== What to do ==
**A)** Answer the following questions about the forum exchange.
(i) Which two candidates does the quote from Bismark call foreign policy minnows?
(ii) In what year, according to the forum exchange, did Barack Obama joke about Romney's concerns with Russia?
(iii) For roughly how many years does the writer say they have been around here?
**B)** Reproduce the records word for word, starting with the line that contains "76: 12:58 -> none" and going on through the end of the records. Leave the pictures out of your answer.

— start Given passage —

And more besides - after this most recent episode where you, re, forgot to fact check the website you’re pulling information from, I sure as Hell (1) don’t have much faith in your content and (2) don’t have time to fact check all the stuff you produce.

In economic terms, the opportunity cost of going line by line on your arguments isn’t worth my time. I’m sure you understand.

[quote]Bismark wrote:
The salient point is that Carson and Trump are foreign policy minnows while Hilary is a foreign policy shark. To point out this plainly evident fact is not an endorsement of Clinton; it is an acknowledgement of reality. As a GOP strategist points out, “We?re potentially careening down this road of nominating somebody who frankly isn?t fit to be president in terms of the basic ability and temperament to do the job. It?s not just that it could be somebody Hillary could destroy electorally, but what if Hillary hits a banana peel and this person becomes president?” Anyway you cut it, a Carson or Trump nomination will do significant damage to the GOP brand. The party will be slapped across the board a la Barry Goldwater in 1964 or George McGovern in 1972.[/quote]

A lack of foreign policy experience did not prevent the election of Barack Obama, he just talked all purdy n’ shit and he won the hearts and minds of the people.

In 2012, during what looked like a struggling reelection, he cracked a few jokes about Romney’s concerns with Russia, when in fact Romney was probably more right than wrong.

In short, should Carson win, any struggle with foreign policy he encounters can always be attributed to simple racism toward a black president.

[quote]thunderbolt23 wrote:

Helpful to know that’s how you collate and use information from websites - lazy, sloppy, and partisan. As a result, your credibility is shot.[/quote]

One more sweeping assumption on your part. One quote does not an argument make. You have never made even one mistake before? “No no that’s it Zeb erred I’m done that’s it leaving the debate.” Yet, funny how you had left the debate long before the error. You rebooted and tried to begin again a few posts back. Ha ha by the way you forget I’ve been around here for 10 years or so I’ve seen your errors.

Also, What about the rest of the post that you dodged? You tried to reboot this debate before that particular misquote. You had no intentions of answering me And that destroys your credibility. One can easily make a mistake but you are outright running away from our previous line by line debate. And you do so for good reason. That reason is you have no answers.

Of course you don’t admit to dodging my line by line post that would take character which you lack. You didn’t want to answer it because it just takes too much time. Yet, you have time to post this drivel. I see…we all see.

— end Given passage —
— start Extracted material —

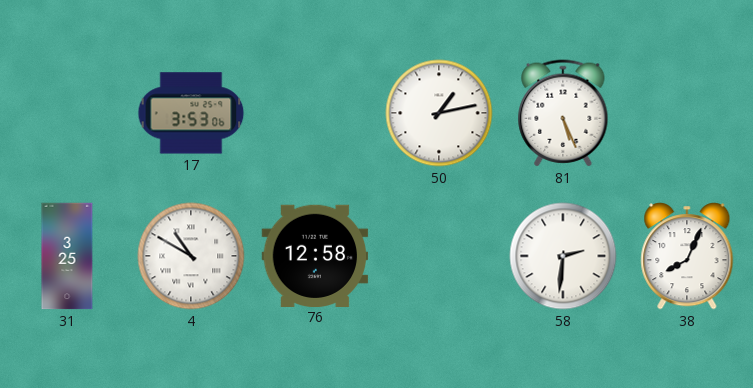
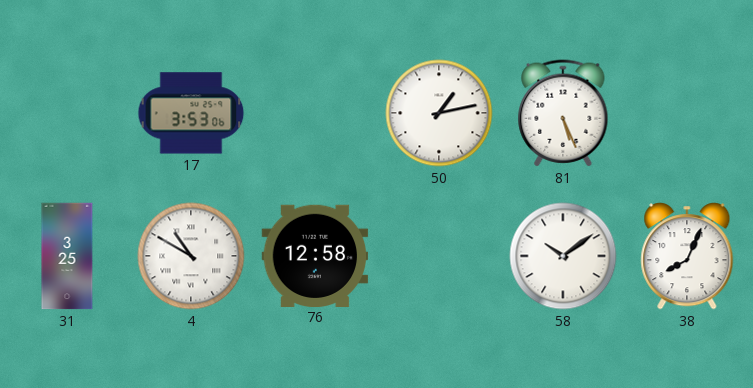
58: 2:31 -> 10:09
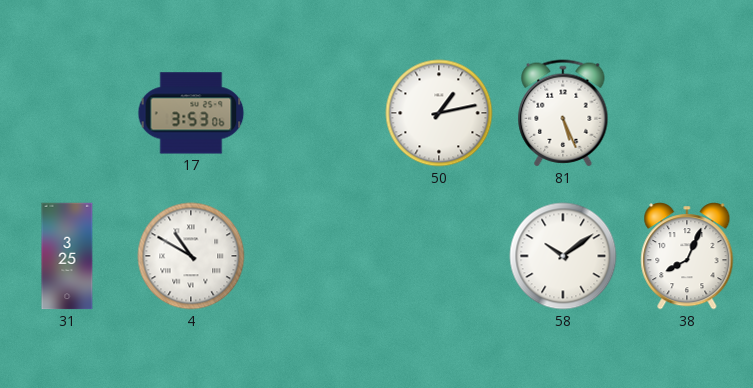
76: 12:58 -> none
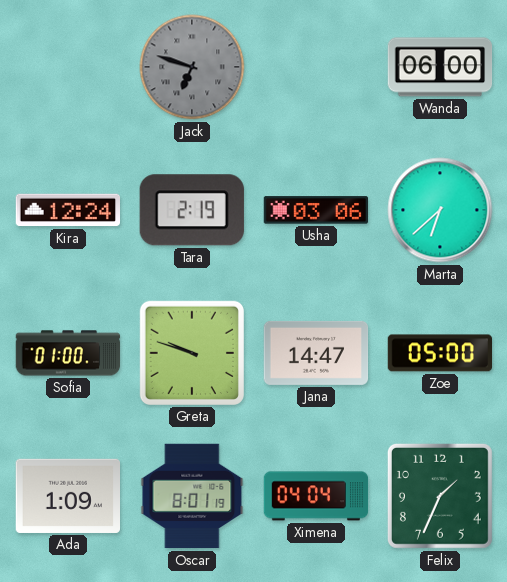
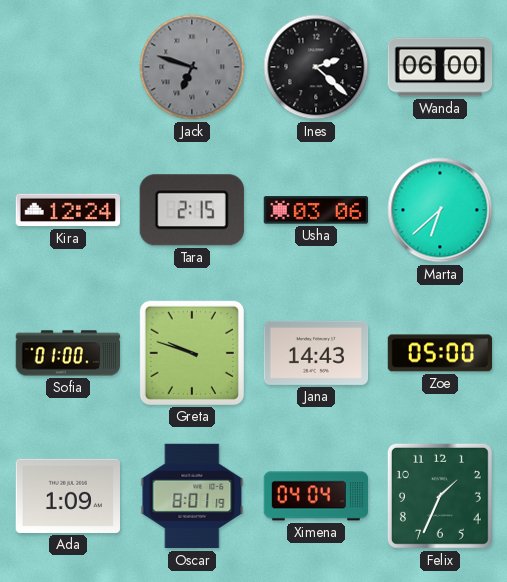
Ines: none -> 2:22
Tara: 2:19 -> 2:15
Jana: 14:47 -> 14:43
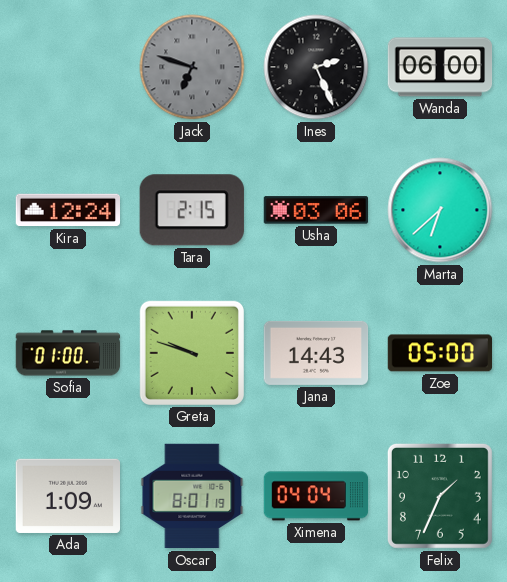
Ines: 2:22 -> 2:26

— end Extracted material —

== Task-by-task solutions ==
**A)**
(i) Carson and Trump
(ii) 2012
(iii) 10 years or so

**B)**
76: 12:58 -> none
Ines: none -> 2:22
Tara: 2:19 -> 2:15
Jana: 14:47 -> 14:43
Ines: 2:22 -> 2:26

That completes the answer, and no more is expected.